In a nutshell, it must be enough for the reader to depend on the docstrings to grasp what the code does and the right way to use it.
How typically do you go into the scikit-learn
supply code to discover ways to use their fashions? You by no means do. scikit-learn
is a perfect instance of excellent Coding design by way of encapsulation.
I’ve already written an article devoted to encapsulation here, so if you wish to know extra, test it out.
2. Higher extensibility
What if the label outputs now needed to change? For instance, downstream processes that ingest the labels now require them to be saved in a SQL desk.
Nicely, it turns into quite simple to do that – we merely want to switch the save
technique within the BaseCSVLabelProcessor
class, after which the entire baby courses will inherit this modification robotically.
What should you discover an incompatibility between the label outputs and a few course of downstream? Maybe a brand new column is required?
Nicely, you would wish to alter the respective clear
strategies to account for this. However, you may as well prolong the checks within the validate
technique within the BaseCSVLabelProcessor
class to account for this new requirement.
You’ll be able to even take this one step additional and add many extra checks to all the time ensure that the outputs are as anticipated – chances are you’ll even need to outline a separate validation module for doing this, and plug them into the validate
technique.
You’ll be able to see how extending the behaviour of our label processing code turns into quite simple.
Compared, if the code lived in separate bespoke scripts, you’d be copy and pasting these checks over and over. Even worse, possibly every file requires some bespoke implementation.
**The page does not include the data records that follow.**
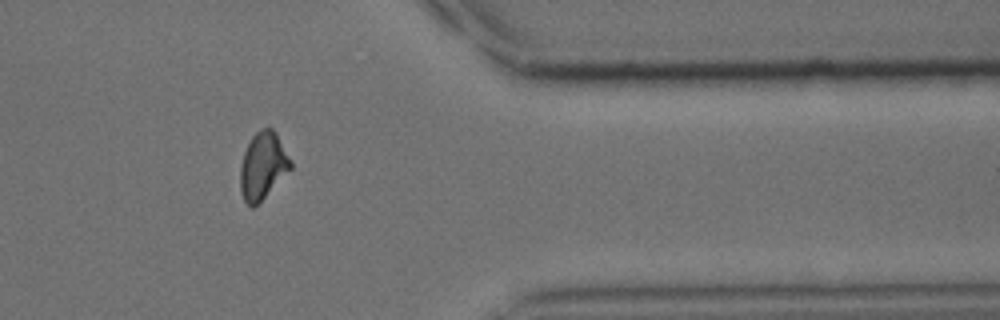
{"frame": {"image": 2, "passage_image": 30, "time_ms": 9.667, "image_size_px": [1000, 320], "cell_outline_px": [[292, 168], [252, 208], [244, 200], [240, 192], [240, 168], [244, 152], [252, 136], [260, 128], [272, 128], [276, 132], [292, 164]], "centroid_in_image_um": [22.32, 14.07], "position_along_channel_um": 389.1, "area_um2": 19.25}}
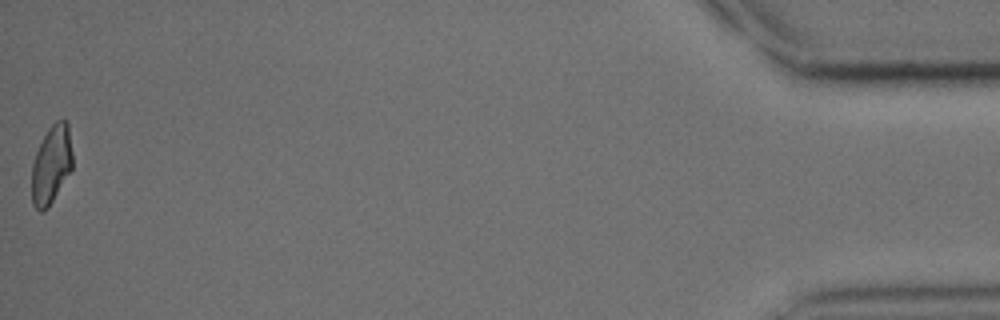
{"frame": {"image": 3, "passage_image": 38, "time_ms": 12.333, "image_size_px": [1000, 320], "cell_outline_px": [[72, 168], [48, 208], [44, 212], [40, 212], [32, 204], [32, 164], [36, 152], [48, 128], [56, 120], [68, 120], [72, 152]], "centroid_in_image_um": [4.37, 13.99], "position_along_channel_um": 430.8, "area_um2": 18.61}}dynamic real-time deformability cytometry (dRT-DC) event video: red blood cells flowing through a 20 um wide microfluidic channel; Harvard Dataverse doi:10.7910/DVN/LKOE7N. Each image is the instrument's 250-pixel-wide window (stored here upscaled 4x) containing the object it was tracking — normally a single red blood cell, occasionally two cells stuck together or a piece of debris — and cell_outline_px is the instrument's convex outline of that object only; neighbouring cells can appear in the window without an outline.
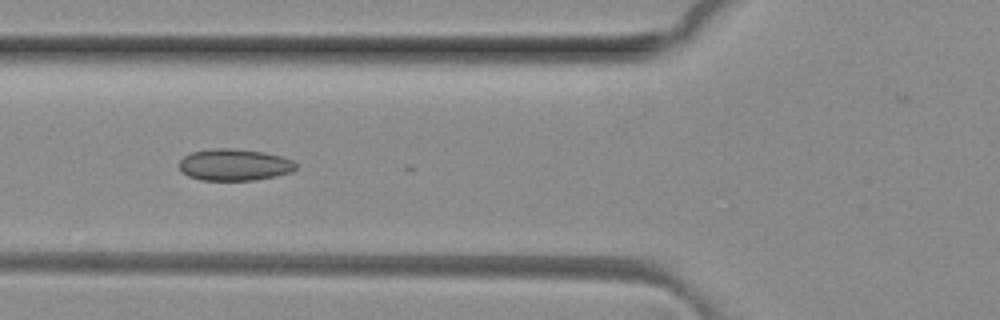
{"species": "common noctule bat (a hibernating species)", "species_latin": "Nyctalus noctula", "temperature_condition": "room temperature", "stored_images_in_passage": 7, "camera_frame_rate_fps": 3000, "um_per_image_px": 0.085, "animal": {"sex": "female", "body_mass_g": 29.2, "forearm_length_mm": 56.3}, "frame": {"image": 1, "passage_image": 5, "time_ms": 1.333, "image_size_px": [1000, 320], "cell_outline_px": [[296, 168], [292, 172], [276, 176], [252, 180], [200, 180], [188, 176], [180, 172], [180, 160], [184, 156], [192, 152], [212, 148], [232, 148], [264, 152], [280, 156], [292, 160], [296, 164]], "centroid_in_image_um": [19.9, 14.0], "position_along_channel_um": 105.9, "area_um2": 21.62}}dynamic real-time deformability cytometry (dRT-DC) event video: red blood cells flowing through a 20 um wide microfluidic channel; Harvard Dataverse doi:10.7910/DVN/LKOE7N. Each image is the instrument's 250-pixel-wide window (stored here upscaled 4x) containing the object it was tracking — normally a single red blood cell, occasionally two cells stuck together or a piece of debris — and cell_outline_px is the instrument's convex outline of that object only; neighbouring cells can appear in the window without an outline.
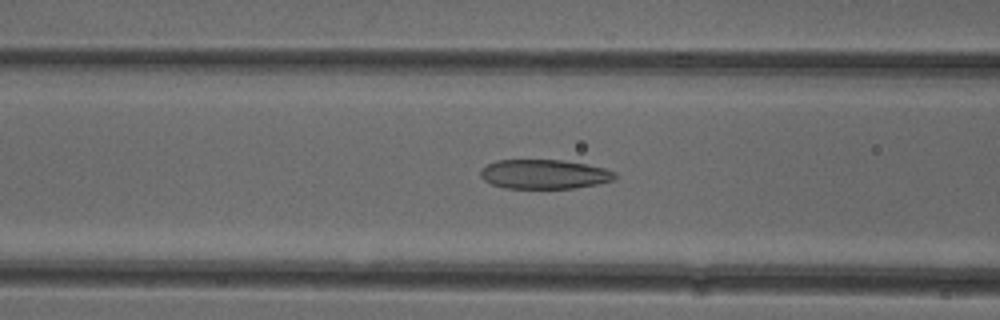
{"species": "common noctule bat (a hibernating species)", "species_latin": "Nyctalus noctula", "temperature_condition": "cold", "stored_images_in_passage": 51, "camera_frame_rate_fps": 3000, "um_per_image_px": 0.085, "animal": {"sex": "female"}, "frame": {"image": 1, "passage_image": 20, "time_ms": 6.333, "image_size_px": [1000, 320], "cell_outline_px": [[616, 180], [596, 184], [572, 188], [504, 188], [492, 184], [484, 180], [480, 176], [480, 168], [496, 160], [560, 160], [584, 164], [604, 168], [616, 172]], "centroid_in_image_um": [46.24, 14.81], "position_along_channel_um": 120.4, "area_um2": 22.95}}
This implies the identical drawback must be solved 5 occasions, when it could possibly be solved correctly simply as soon as.
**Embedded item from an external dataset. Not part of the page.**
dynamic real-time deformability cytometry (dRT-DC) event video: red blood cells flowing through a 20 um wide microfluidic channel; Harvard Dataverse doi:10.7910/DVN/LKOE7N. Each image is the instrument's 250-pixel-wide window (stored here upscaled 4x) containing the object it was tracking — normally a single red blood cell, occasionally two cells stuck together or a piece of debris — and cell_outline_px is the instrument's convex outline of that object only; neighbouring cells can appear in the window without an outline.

It’s rework, its inefficiency, it’s wasted sources and time.
Last Remarks
So, on this article, we’ve coated how using inheritance enormously enhances the standard of our codebase.
By appropriately making use of inheritance, we’re capable of remedy frequent issues throughout completely different duties, and we’ve seen first hand how this results in:
- Code that’s simpler to learn — Readability
- Code that’s simpler to debug and keep — Maintainability
- Code that’s simpler so as to add and prolong performance — Extensibility
Nevertheless, some readers will nonetheless be sceptical of the necessity to write code like this.
Maybe they’ve been writing one-off scripts for his or her whole profession, and every part has been wonderful so far. Why trouble writing code in a extra sophisticated approach?

Nicely, that’s an excellent query — and there’s a very clear motive why it’s vital.
Up till very not too long ago, Data Science has been a brand new, area of interest trade the place proof-of-concepts and analysis was the primary focus of labor. Coding requirements didn’t matter then, so long as we acquired one thing out by way of the doorways and it labored.
However information science is quick approaching maturity, the place it’s not sufficient to simply construct fashions.
We now have to take care of, repair, debug, and retrain not solely fashions, but in addition all the processes required to create the mannequin – for so long as they’re used.
That is the fact that information science must face — constructing fashions is the straightforward half while sustaining what we’ve got constructed is the onerous half.
In the meantime, software program engineering has been doing this for many years, and has by way of trial and error constructed up all one of the best practices we mentioned in the present day in order that the code that they construct are straightforward to take care of.
Subsequently, information scientists might want to know these finest practices going forwards.
Those that know this can inevitably be better off in comparison with those that don’t.